[Stored data entries]
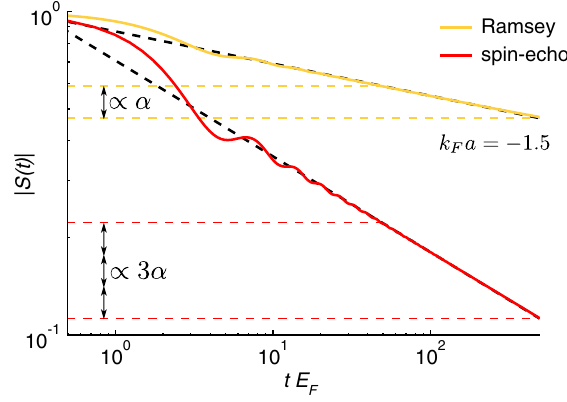
FIG. 6. The spin-echo response, Eq. (19), of the Fermi gas. At long times, it is characterized by a power-lawdecay, Eq. (20), with an exponent that is 3 times larger than that of the standard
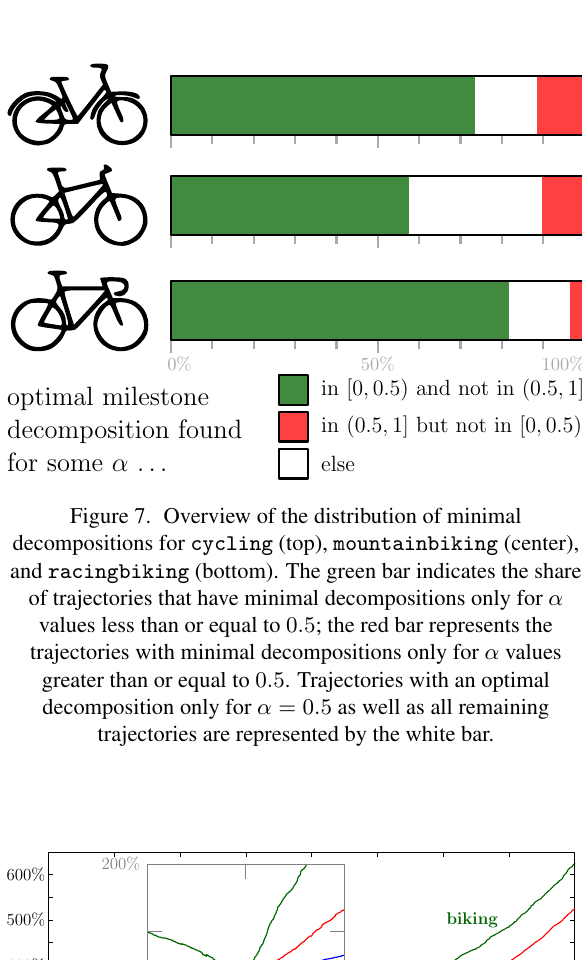
Figure 6. Excerpt of the trajectory of Fig. 4. Road segments of favored type are colored blue, those of unfavored type are colored red. For this subpath, a decomposition with α = 0 . 5 requires three milestones ( × ) while already two milestones are sufficient with α = 0 . 38 ( ◦ ). The road segment marked with “!” causes an extra milestone for every decomposition with α ≥ 0 . 48 . Note that this implies that the subpath between the two circles is an optimal path for α = 0 . 38 but not for α = 0 . 5 .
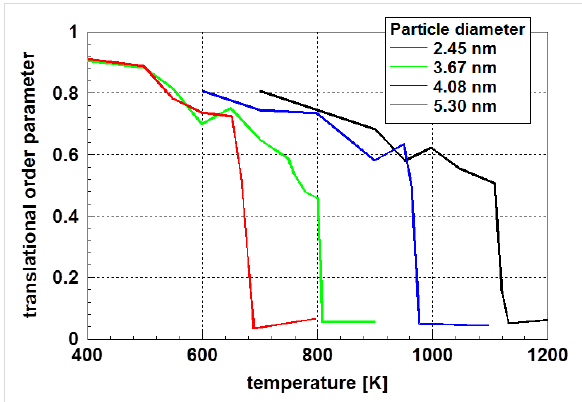
Figure 10: Translational order parameter for gold particles of different particle diameter as function of the temperature obtained by molecular dynamics simulations [47]. Even at a temperature significantly differ- ent from the melting temperature, perfect crystallization is not ob- served.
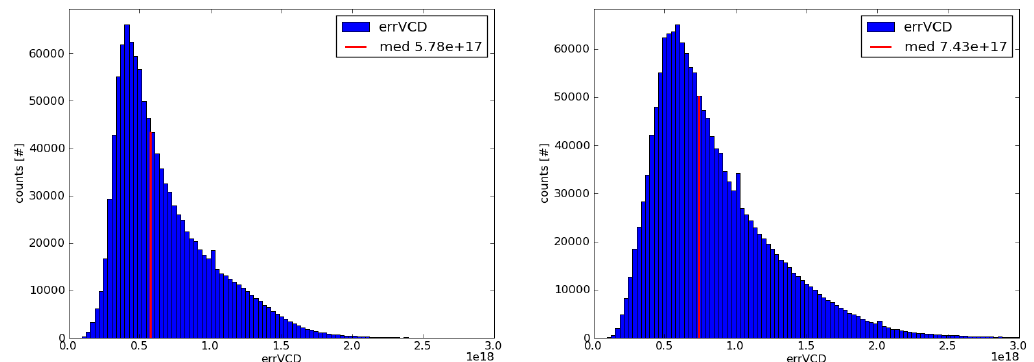
Fig. 16. Histograms of carbon monoxide vertical column density errors, three-year (2003–2005) seasonal averages. Left: winter; right: summer.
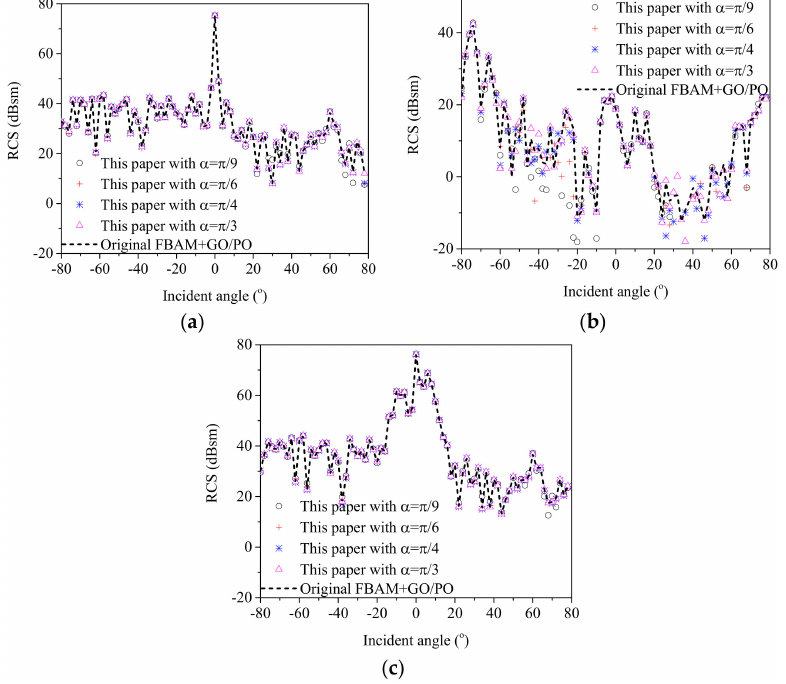
Figure 5. Comparison of calculation accuracy between the proposed way and the original GO / PO method. ( a ) The scattering filed from the ship target. ( b ) The coupling scattering field. ( c ) The total scattering field.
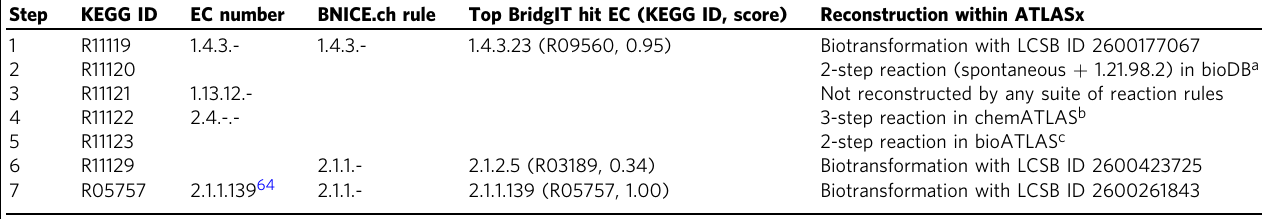
Table 2 Pathway reconstruction and gap- fi lling of the staurosporine biosynthesis pathway with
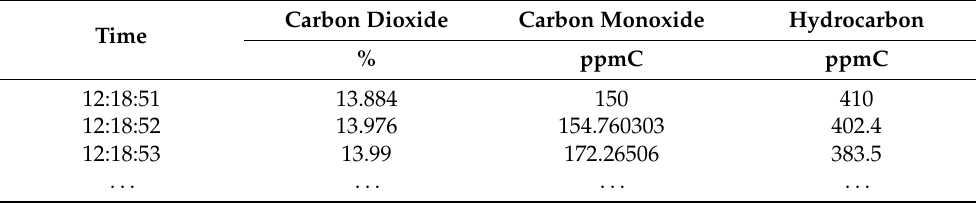
Table A1. Sample table of carbon compound contents in automobile exhaust gas.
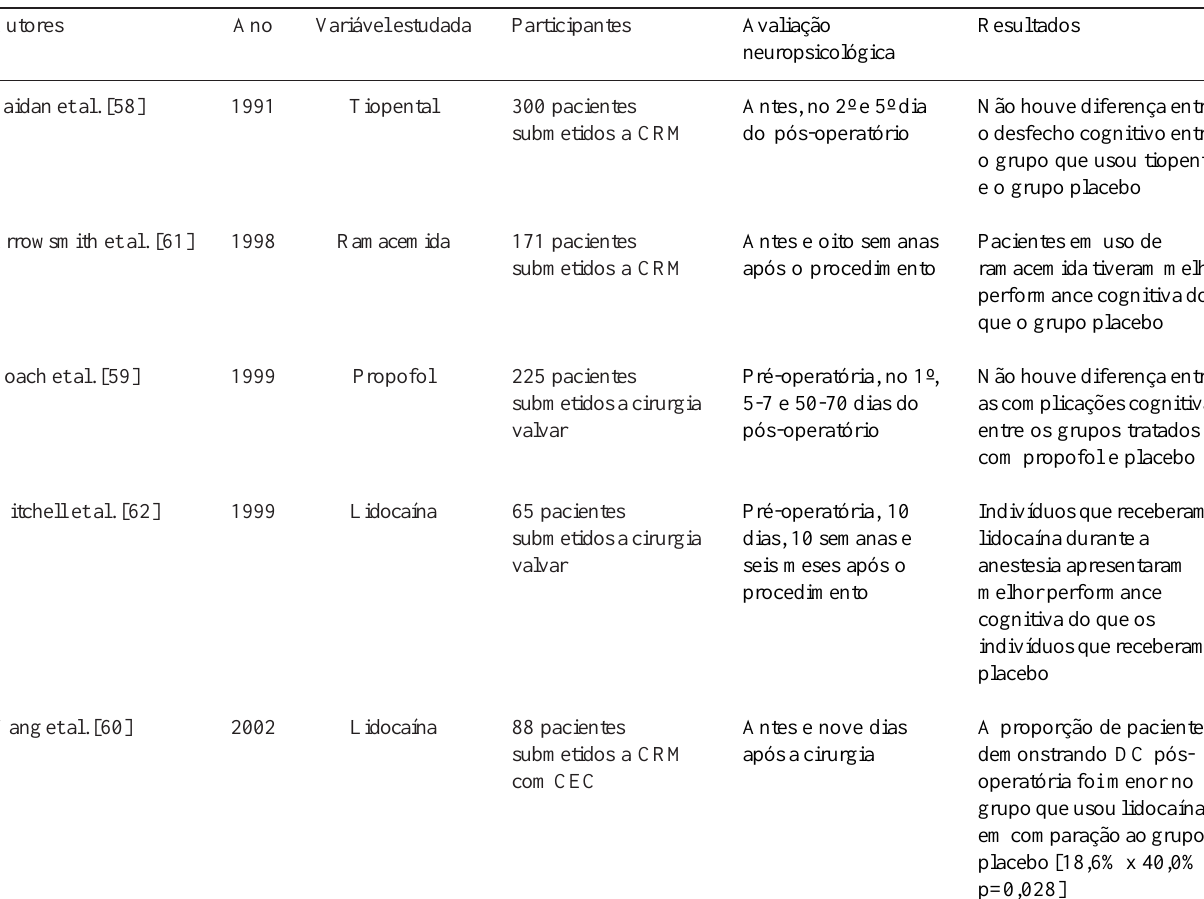
Tabela 5. Fármacos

What to do:
Please reproduce the entries above exactly, from their first line to the line holding "Figure 6. Excerpt" inclusive, and nothing else; the pictures stay out.

Response to the exercise:
FIG. 6. The spin-echo response, Eq. (19), of the Fermi gas. At long times, it is characterized by a power-lawdecay, Eq. (20), with an exponent that is 3 times larger than that of the standard
Figure 6. Excerpt of the trajectory of Fig. 4. Road segments of favored type are colored blue, those of unfavored type are colored red. For this subpath, a decomposition with α = 0 . 5 requires three milestones ( × ) while already two milestones are sufficient with α = 0 . 38 ( ◦ ). The road segment marked with “!” causes an extra milestone for every decomposition with α ≥ 0 . 48 . Note that this implies that the subpath between the two circles is an optimal path for α = 0 . 38 but not for α = 0 . 5 .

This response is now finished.